L’ACPR et l’AMF se penchent sur l’encadrement des fintech

le 10/05/2016 L'AGEFI Quotidien / Edition de 7H

Les deux régulateurs souhaitent que la Place de Paris soit compétitive pour ces acteurs, mais veulent aussi qu'ils soient correctement encadrés.

L’ACPR et l’AMF se penchent sur l’encadrement des fintech
Les fintech opèrent avec des modèles très divers et sous des statuts différents.
(Crédit Fotolia.)

Comment accompagner le développement des fintech tout en s’assurant qu’elles sont correctement encadrées ? L’Autorité de contrôle prudentiel et de résolution (ACPR) et l'Autorité des marchés financiers (AMF) devraient dévoiler dans les prochaines semaines une feuille de route pour ces start-up innovantes du secteur financier.

«L’AMF et l’ACPR ont une volonté commune d’apporter des réponses coordonnées, pragmatiques et réactives à tous les sujets fintech», explique à L'Agefi Guillaume Eliet, secrétaire général adjoint de l’AMF. «Il y a un enjeu de compétitivité qui est très important pour nous et que nous partageons avec l’ACPR. Nous souhaitons que le développement des fintech à Paris puisse se faire dans un cadre sécurisé», insiste le régulateur.

Des statuts différents

L’association France Fintech regroupait en mars 70 entreprises. Elles sont déployées aussi bien dans le secteur du financement des particuliers et des entreprises que dans celui des paiements ou de la gestion. Ces entreprises aux modèles très divers opèrent sous des statuts différents, allant de conseiller en investissements financiers (CIF), à établissement de paiement ou encore de conseiller en investissements participatifs. Selon Guillaume Eliet, il est trop tôt pour juger si des nouveaux statuts pourraient être créés pour les fintech, comme cela a été le cas pour les acteurs du financement participatif en 2014.  En revanche, «une piste est de pouvoir accompagner le développement des fintech en facilitant le passage d’un statut à un autre».
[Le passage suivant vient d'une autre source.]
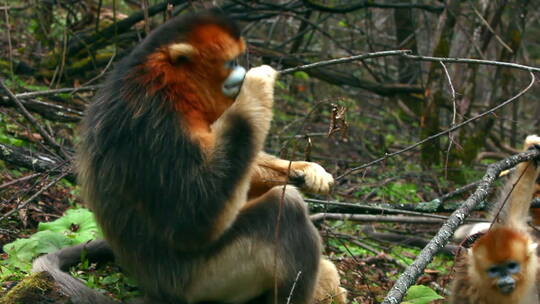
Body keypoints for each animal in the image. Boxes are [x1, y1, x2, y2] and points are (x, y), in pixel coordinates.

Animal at [33, 10, 346, 304]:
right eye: (231, 62)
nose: (243, 72)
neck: (171, 86)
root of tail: (155, 289)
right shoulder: (157, 120)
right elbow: (194, 221)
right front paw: (257, 84)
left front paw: (307, 169)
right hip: (201, 282)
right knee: (287, 207)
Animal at [450, 135, 540, 304]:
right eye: (494, 270)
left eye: (511, 266)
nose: (505, 280)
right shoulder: (469, 284)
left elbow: (514, 202)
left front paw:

Les régulateurs évaluent aussi quelles nouvelles exigences ou, au contraire, assouplissements, pourraient être justifiés. «Il est beaucoup plus difficile pour les fintech [que pour un acteur traditionnel] de se projeter, il faut peut-être s’adapter sur la façon dont on évalue les business plans», illustre Guillaume Eliet. En revanche, «lorsqu’on a un établissement 100% fondé sur l’informatique ou des algorithmes, il y a des exigences particulières à avoir».

«La régulation appliquée à ces nouveaux acteurs devrait éviter d’étouffer l’innovation (…) mais garantir en même temps la protection des consommateurs et tenir compte des enjeux de stabilité financière», a estimé le gouverneur de la Banque de France, François Villeroy de Galhau, lors d’une conférence de Paris Europlace à New York cette semaine. Et d'évoquer «un ajustement graduel du contrôle réglementaire».